=== GIVEN PASSAGE ===

False. Companies make secondary offerings for acquisitions or other purposes
as well as issuing shares as part of employee/executive compensation.

------
nkurz
This seems like a particularly bad article, especially considering that it's
published in a business publication. While the article does say:

 _Norway derives about 20 percent of its economic output from oil and gas.
Finance officials have long debated whether reinvesting those profits back
into petroleum producers leaves Norwegians overly exposed to the volatility of
oil prices._

It fails to state clearly that the only reason that Norway has a $1 trillion
dollar surplus of funds is because of their oil wealth. They are divesting
from oil stocks due to simple goal of diversification, to prevent the
Norwegian economy and the fund from being too closely coupled. While it's
gauche to quote Wikipedia as the arbiter of truth:

 _The Government Pension Fund Global, also known as the Oil Fund, was
established in 1990 to invest the surplus revenues of the Norwegian petroleum
sector._

 _The Government Pension Fund Global (Norwegian: Statens pensjonsfond Utland,
SPU) is a fund into which the surplus wealth produced by Norwegian petroleum
income is deposited. Its name changed in January 2006 from the Petroleum Fund
of Norway. The fund is commonly referred to as the Oil Fund (Norwegian:
Oljefondet)._

 _The purpose of the fund is to invest parts of the large surplus generated by
the Norwegian petroleum sector, mainly from taxes of companies but also
payment for licenses to explore for oil as well as the State 's Direct
Financial Interest and dividends from the partly state-owned Statoil. Current
revenue from the petroleum sector is estimated to be at its peak period and to
decline in the future decades. The Petroleum Fund was established in 1990
after a decision by the country's legislature to counter the effects of the
forthcoming decline in income and to smooth out the disruptive effects of
highly fluctuating oil prices._

[https://en.wikipedia.org/wiki/Government_Pension_Fund_of_Nor...](https://en.wikipedia.org/wiki/Government_Pension_Fund_of_Norway)

===

#### BRIEF
Retype the part of the forum thread on Norway's oil fund from "False. Companies make" to "oil and gas.", keeping every word and mark unchanged.

=== DATASET CONTENT ===

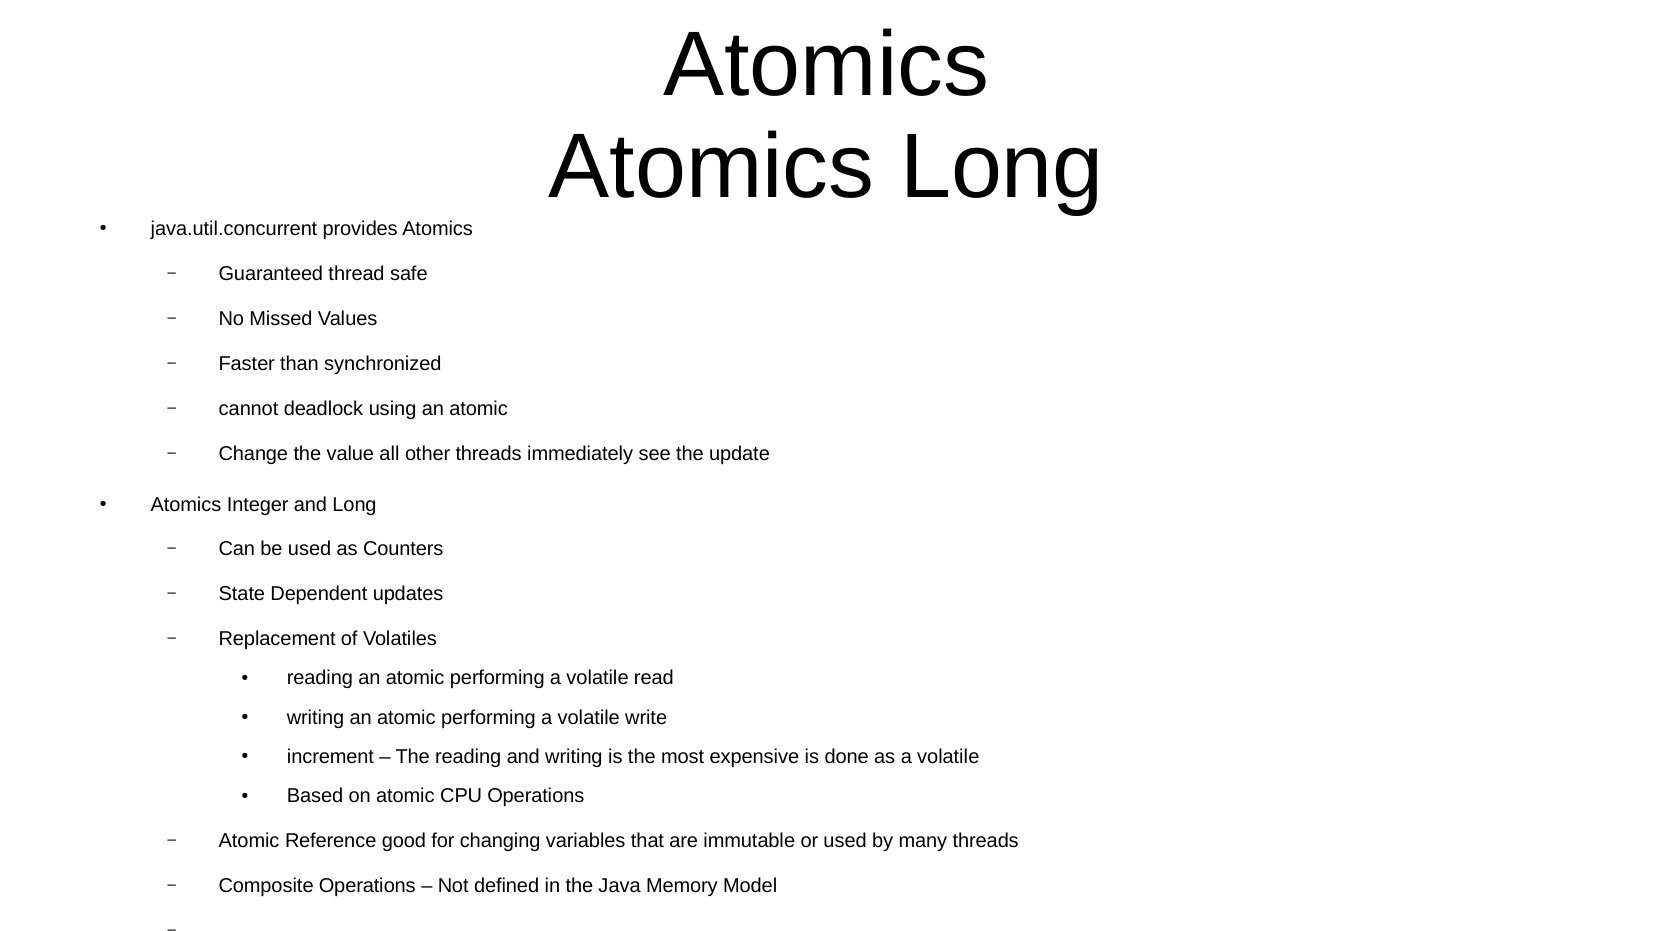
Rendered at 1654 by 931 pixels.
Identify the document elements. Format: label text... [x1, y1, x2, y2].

===

#### RESULT FOR THIS EXERCISE
False. Companies make secondary offerings for acquisitions or other purposes
as well as issuing shares as part of employee/executive compensation.

------
nkurz
This seems like a particularly bad article, especially considering that it's
published in a business publication. While the article does say:

 _Norway derives about 20 percent of its economic output from oil and gas.